Trump’s One Great Accomplishment? Implicating The Entire GOP In Potentially Impeachable Crimes

Trump’s One Great Accomplishment? Implicating The Entire GOP In Potentially Impeachable Crimes

You don’t have to be a foreign agent to work for Donald Trump.

You don’t need decades of association with a Nazi-allied group.

You don’t even need to be a liar, though that is necessary if you’re going to say that Trump “has given more financial disclosure than anybody else” when he hasn’t even released one tax return, after promising to release them dozens of times, becoming the first president not to make this bare minimum of disclosure in more than 45 years.

The only absolutely necessary qualification to work for or with Trump is a willingness to abet his potentially impeachable crimes. And the good news for Trump is that nearly his entire party is proving that their prime concern is covering up his potential wrongdoing — even from themselves.

Last week, only one Republican in the House voted for a measure that would have required Trump disclose his tax returns and the official visitor logs to the White House. The Senate Intelligence Committee investigation into Russia’s interference with our elections is still being run by Senator Richard Burr (R-NC), a member of Trump’s transition team, who is reportedly slow-walking the entire process, ideally into irrelevance.

But despite their best efforts, the weight of the evidence demanding scrutiny of Trump’s campaign and presidency hasn’t been squelched.

Rep. Devin Nunes (R-CA), who led the House investigation until it became obvious even to Republicans that he was more interested in abetting Trump’s abuses of power than examining anything Russia or Trump did, had to recuse himself. As did Attorney General Jeff Sessions. And Rep. Jason Chaffetz (R-UT), whose sudden decision to retire from the House and his roost as chairman of the House Oversight Committee this term suggests that his imagined job of inventing Hillary Clinton scandals is nowhere near as much fun as concealing Donald Trump scandals.

Since Chaffetz made that announcement, he is suddenly doing some oversight into Trump’s possible violations of the Emoluments Clause and General Michael Flynn’s lack of disclosures of foreign payments in his background checks. But he’s still echoing the White House’s ridiculous accusation that Flynn’s background check can all be blamed on the Obama administration.

Trump is arguing that he didn’t trust Obama to vet refugees or his own birth certificate, but relied on his earlier endorsement of a general whom Obama later fired?
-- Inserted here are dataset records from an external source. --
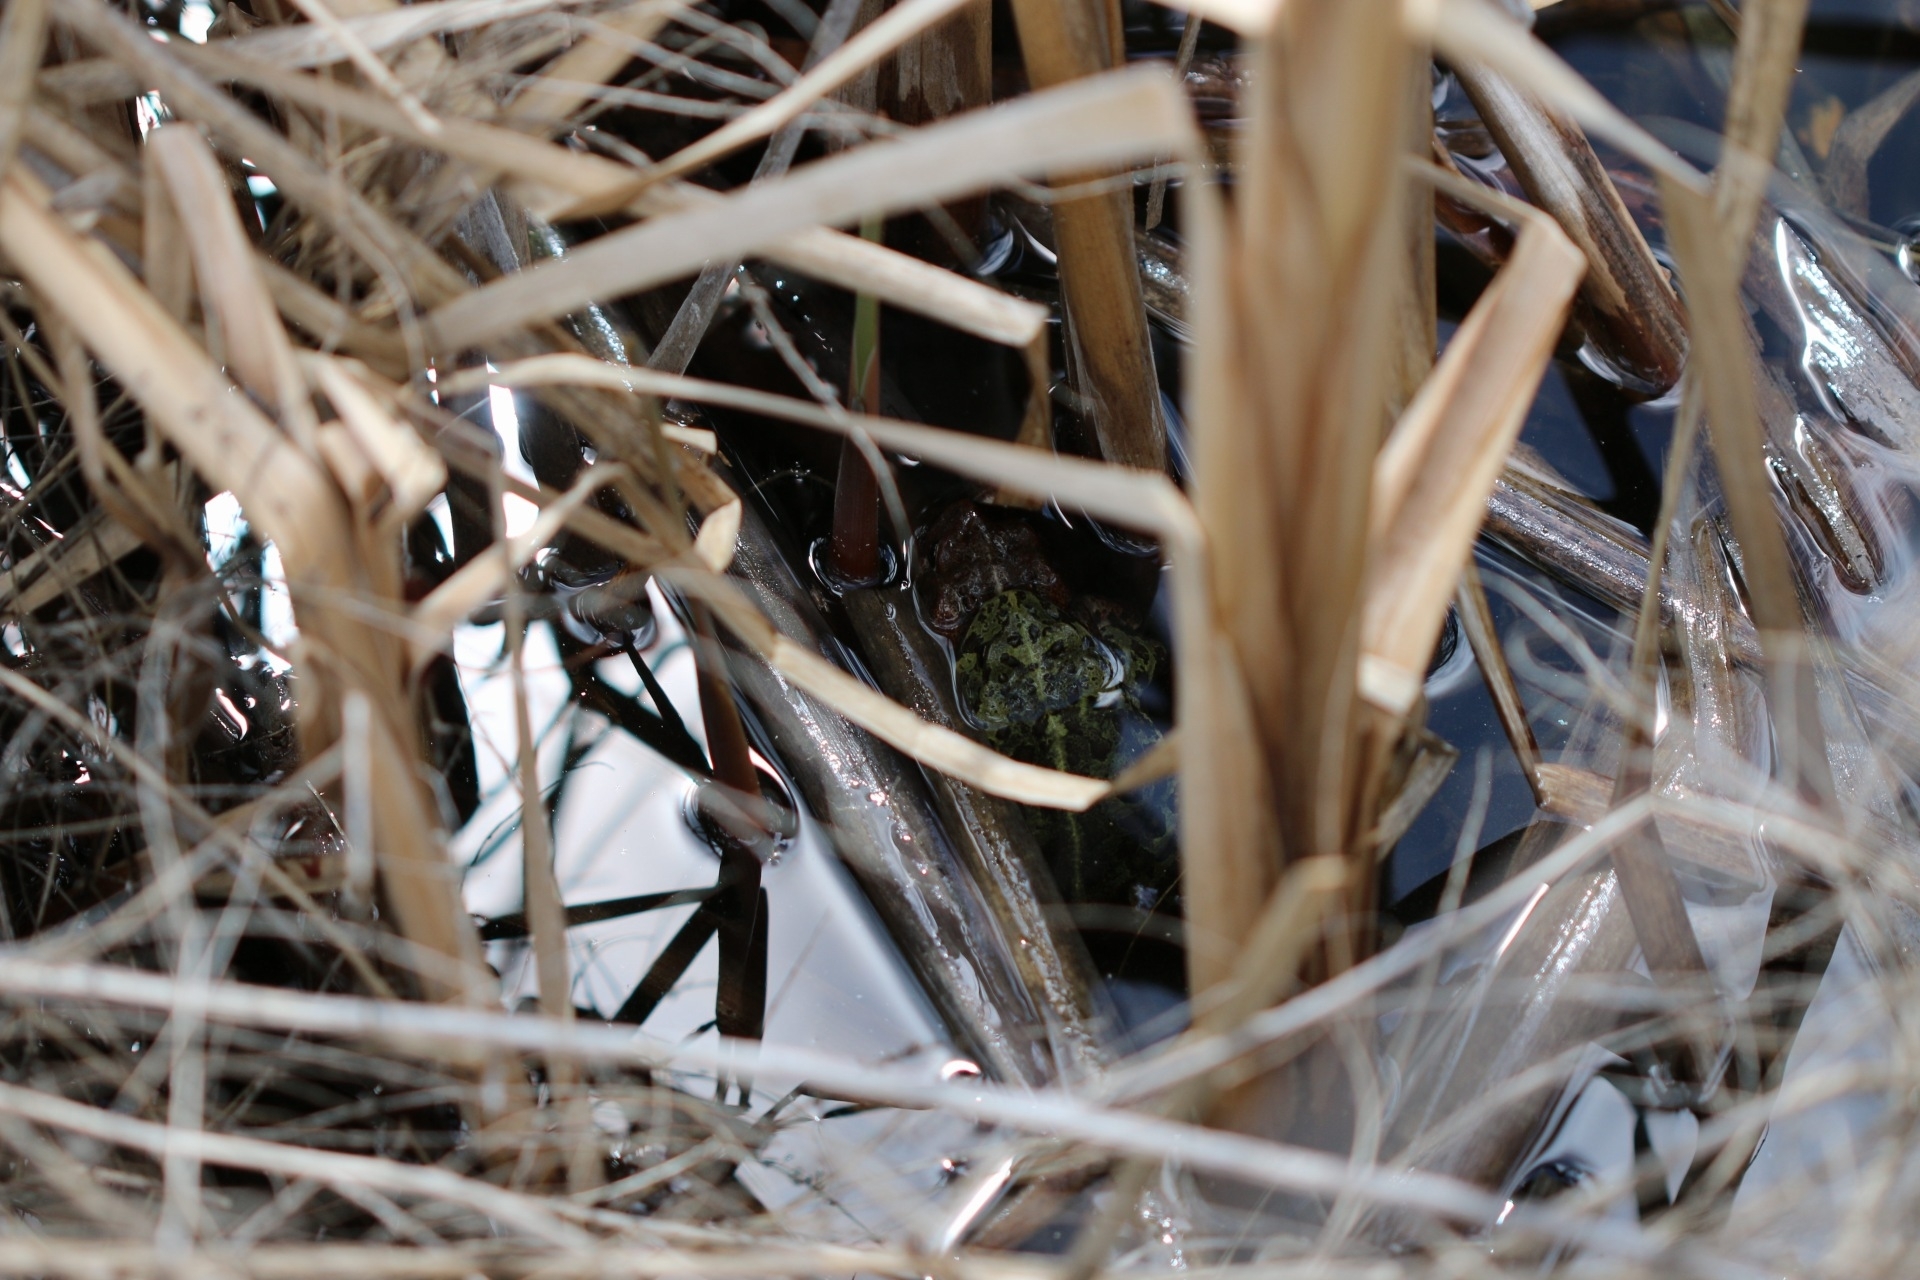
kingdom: Animalia
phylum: Chordata
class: Amphibia
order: Anura
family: Bufonidae
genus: Anaxyrus
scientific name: Anaxyrus boreas
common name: Western toad
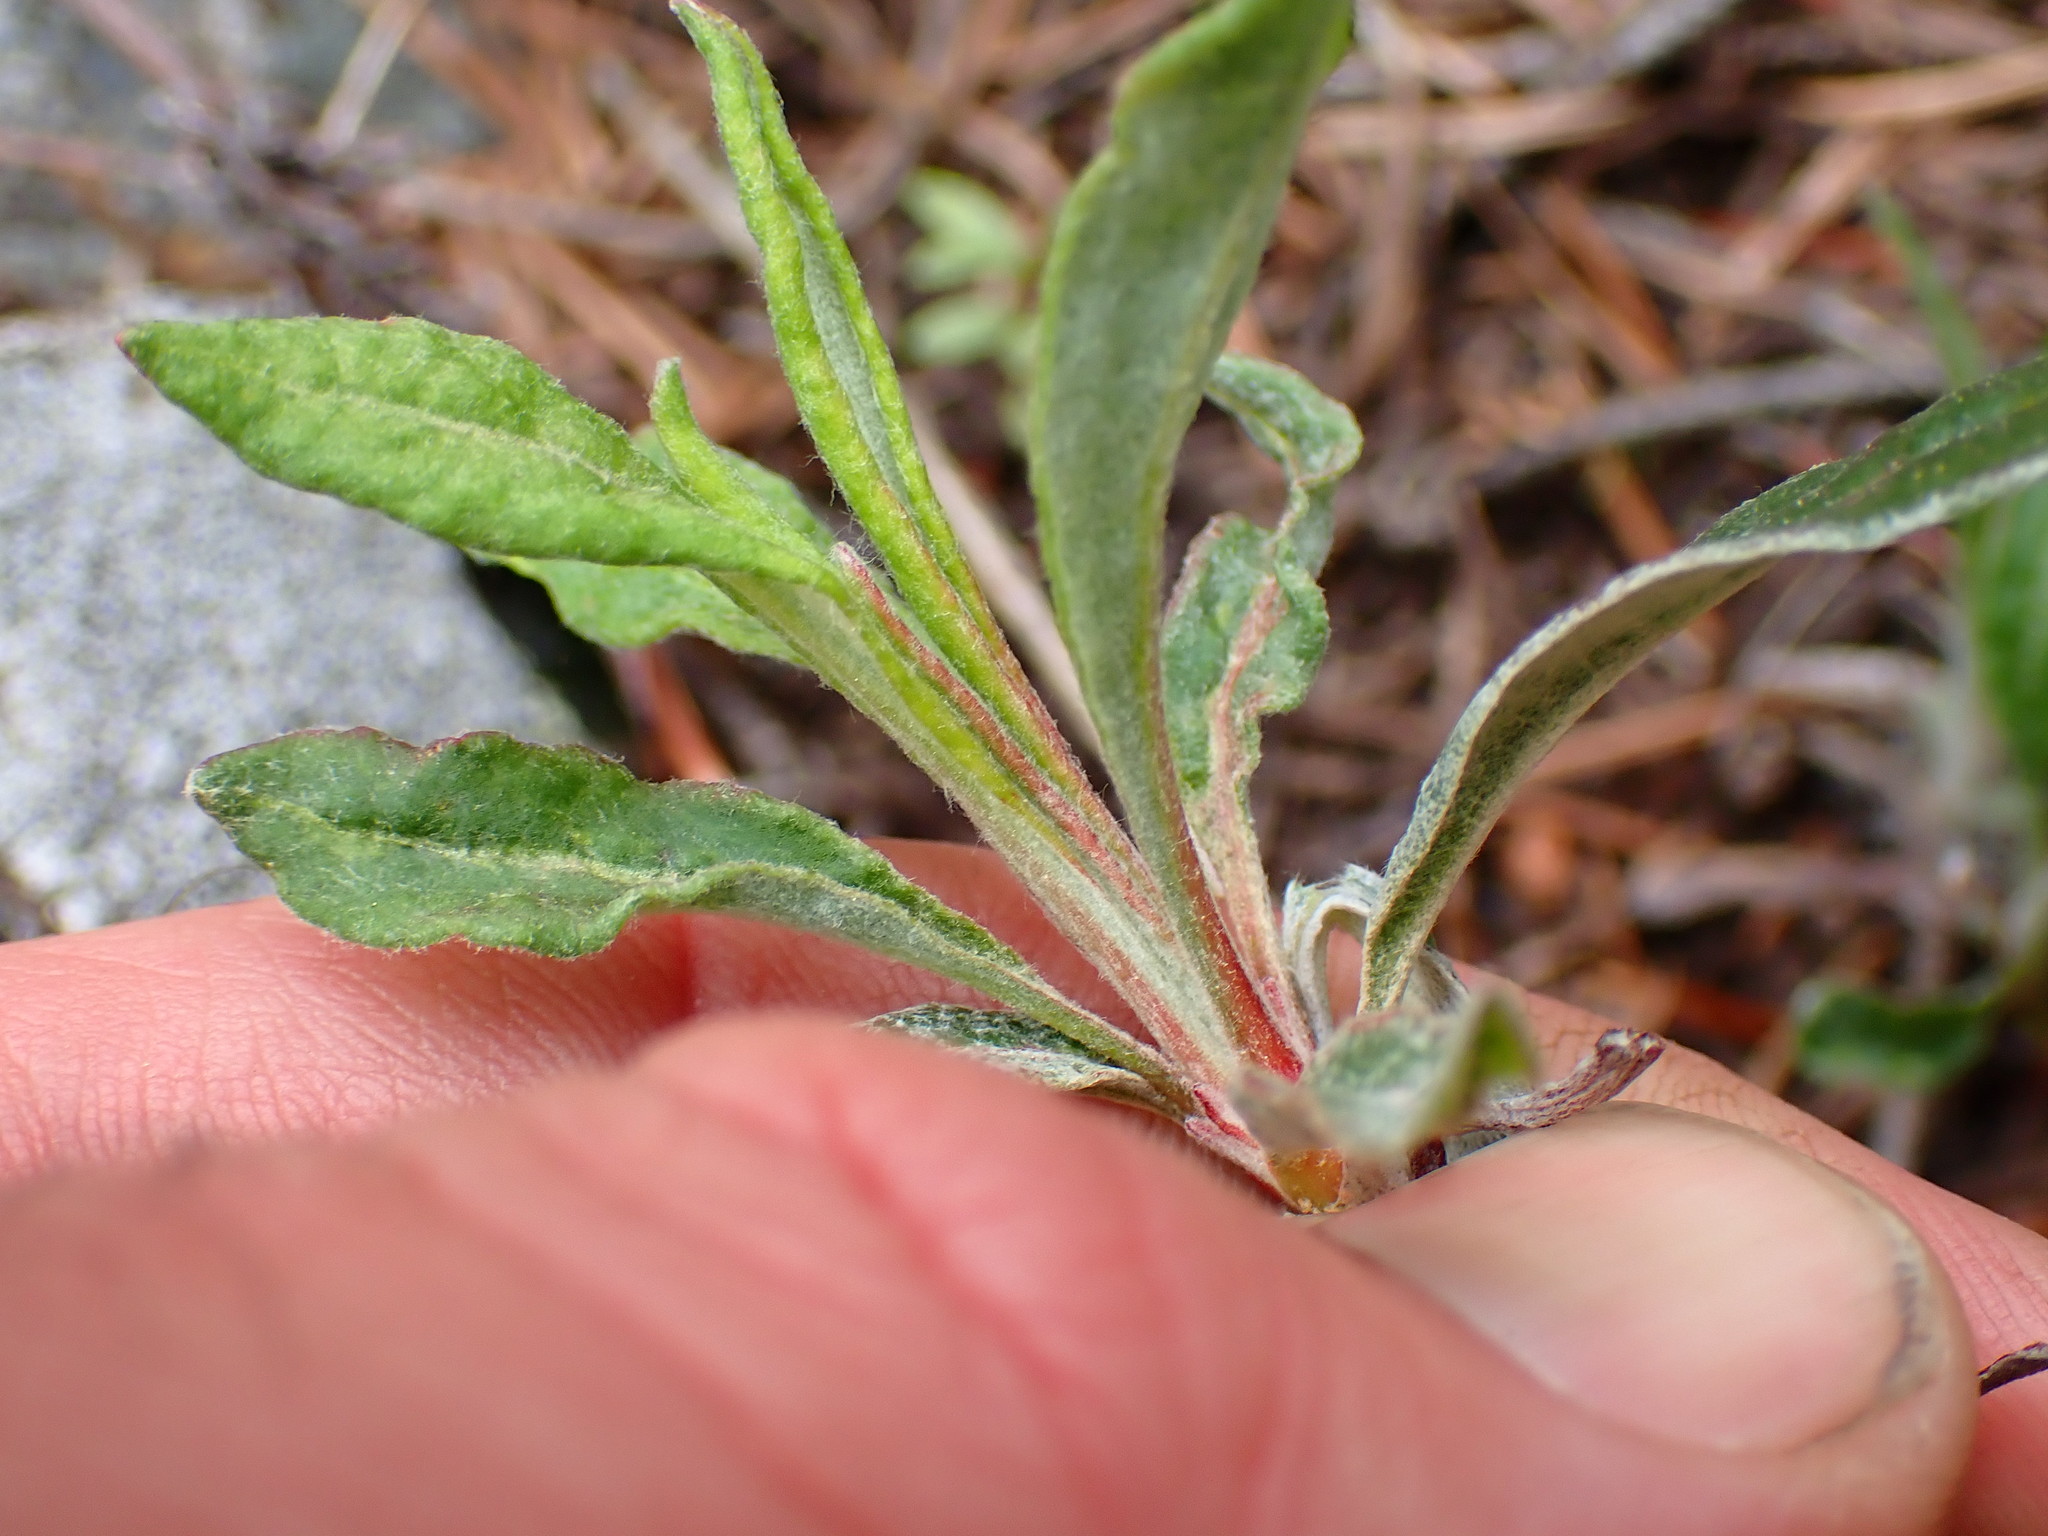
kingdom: Plantae
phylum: Tracheophyta
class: Magnoliopsida
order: Caryophyllales
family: Polygonaceae
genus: Eriogonum
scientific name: Eriogonum heracleoides
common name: Wyeth's buckwheat
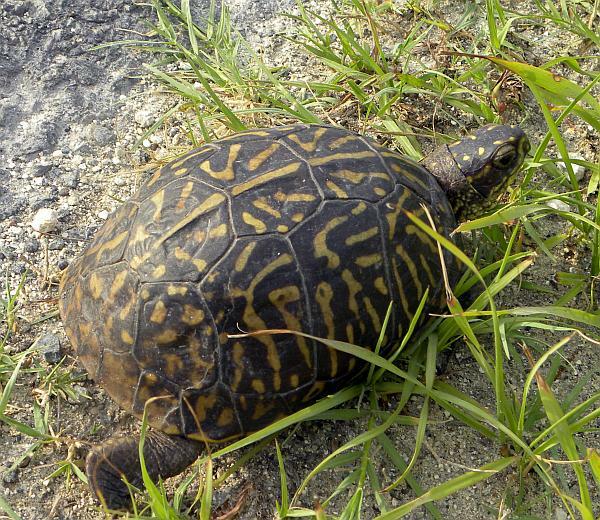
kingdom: Animalia
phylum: Chordata
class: Testudines
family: Emydidae
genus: Terrapene
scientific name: Terrapene carolina
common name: Common box turtle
Abetting this nonsense is one thing. But when Trump repeatedly rejects the consensus opinion that Russia interfered in our elections after parroting Russia propaganda and celebrating the disclosures of Wikileaks, an organization his CIA director now calls “a hostile intelligence agency” — and his party fails to rebuke him en masse — then the choice made by that party is clear.

The GOP as a whole may not have been a part of the (alleged) crimes, but it’s all in on the coverup.

The question isn’t whether there is a case to be made for the impeachment of Donald Trump, but which case is the most compelling.

On Slate’s Trumpcast, Harvard law professor Noah Feldman convincingly argued that there are actually three cases for impeachment: corruption, abuse of power, and the violation of democratic norms, all potentially impeachable crimes.

Corruption is pretty obvious. You’re not supposed to use the presidency as a pop-up ad for the hundreds of businesses you still own and from which you directly benefit.

“In this constitutional sense, using the perks and tools of government to enrich the president personally is an impeachable offense, an offense that would grow out of a pattern of such acts of corruption,” Feldman wrote, noting that the odd advertisement for the president’s Mar-A-Lago resort that showed up on a State Department site this week could fit this pattern.

Is there an honest person alive who doesn’t believe Trump is using this office to enrich himself right now?

Abuse of power comes when you, say, accuse a former president of impeachable crimes with no proof or understanding of the law you suggest he broke. Or it could be from targeting the press as enemies of the people.

The Russia stuff, which has convinced many on the left that treason occurred in the Trump campaign, is the most complicated case to make, given that the alleged wrongdoing took place before the president took office. But the White House’s refusal to participate, for instance, in disclosing Mike Flynn’s entanglements or communication as National Security Advisor suggest that there could be a case for potential high crimes in office. Likewise, any attempt to reward a foreign interest for interfering in the 2016 election would be impeachable, Feldman suggests.

Democrats in Congress will be reluctant to mention the “I” word for fear of turning off “moderates.” This clinging to past propriety lingers on the left, despite America electing a birther who called Mexican immigrants rapists and couldn’t identify his own health care bill with the help of Google.

Yet it’s clear the GOP is rotting from the head. So the “I” word Democrats need to stress is independent investigation.

Two out of three Americans want such to see a commission that seeks the facts about Russia’s involvement in the Trump campaign, without the skew of partisanship. Conceivably, such a process could end in full absolution for Trump, but the public senses that something is amiss and is being hidden from them. And that alone is an indictment of the entire Republican Party.